Obtaining reliable relative permeability (kr) values and their variations is difficult particularly in processes involving three-phase flow and flow reversal (e.g. WAG injection) which results in kr hysteresis. The current approach in the industry is to use a three-phase kr correlation (e.g., Stone I, Stone II, Baker) in conjunction with a kr hysteresis model (e.g., Killough, WAG- Hysteresis). However, these models have been mostly developed based on water-wet systems and have rarely been benchmarked against experimental measurements.

In this paper, we present the results of an extensive assessment of different three-phase relative permeability models available in the most widely used reservoir simulators. The input two-phase data needed for using three-phase kr correlations were obtained from core flood experiments. The simulation results were directly compared with WAG injection experiments performed under both water-wet and mixed-wet conditions.

The results show significant differences between the simulation and experimental results of WAG injection. In water-wet rocks, the results show that without considering kr hysteresis, Stone-I model underestimates WAG performance, but it overestimates oil recovery in mixed-wet rocks. SWI and Baker correlations overestimate WAG performance in water-wet rocks while for mixed-wet rocks they significantly underestimate production data. For both wettabilities, Stone-II significantly underestimates oil production. The generated recovery trends by IKU model show a relative advantage over other models but still underestimates the performance of WAG injection especially for later cycles.

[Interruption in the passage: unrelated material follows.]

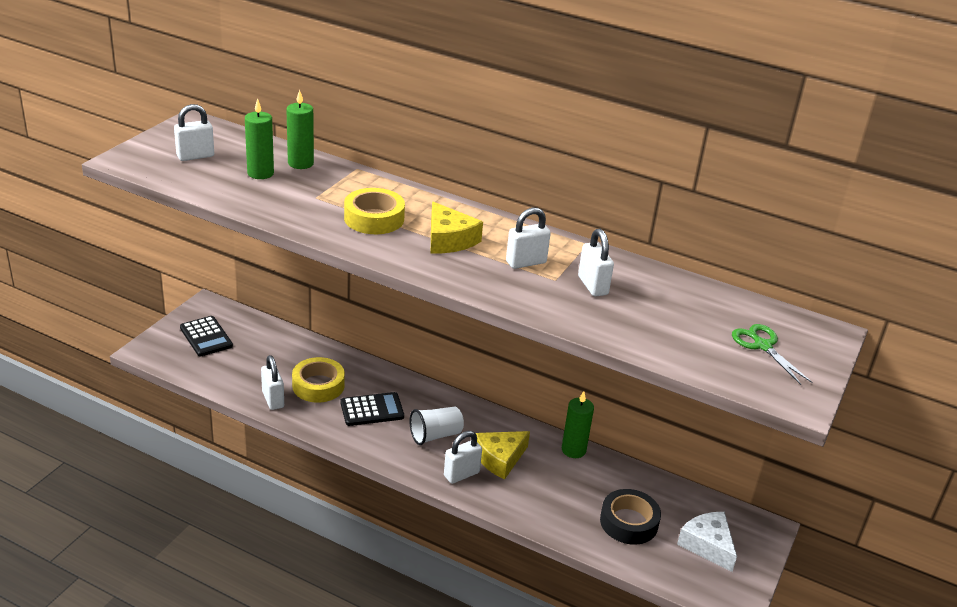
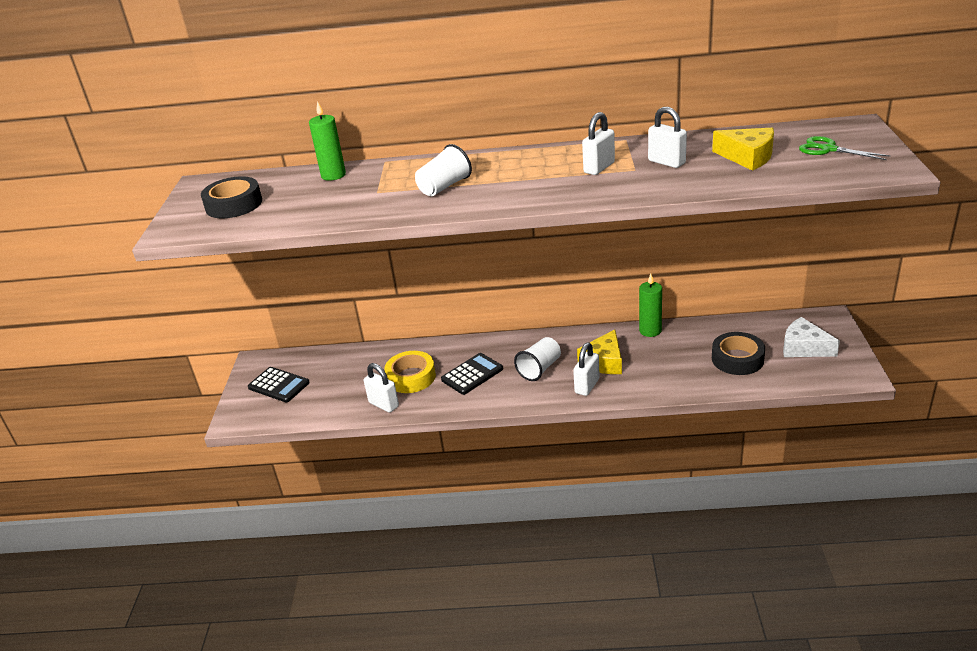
camera: 20 degrees left, 0 degrees up
(195, 156) = (234, 204): white padlock -> black tape
(260, 173) = (308, 194): green candle -> none
(374, 218) = (444, 187): yellow tape -> white cup
(449, 239) = (521, 177): yellow cheese -> yellow cheese (747, 157)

Coupling of three-phase kr correlations with hysteresis models (Carlson, Killough and Jargon) generally results in highly overestimated oil recovery predictions especially for mixed-wet conditions. For water-wet systems, coupling Stone-I with WAG-hysteresis model improves the predictions up to the second gas injection period. Nevertheless, serious underestimation is observed for further cycles. The WAG-hysteresis model overestimated WAG performance in mixed-wet systems. To improve its prediction, based on our experimental results, WAG-hysteresis model parameters were adjusted after each cycle. This modified approach improved simulation results in water-wet systems. However, none of the available approaches could adequately reproduce experimental results obtained for mixed-wet conditions. This is a major concern for predication of WAG performance in real reservoirs which are believed to be mixed-wet.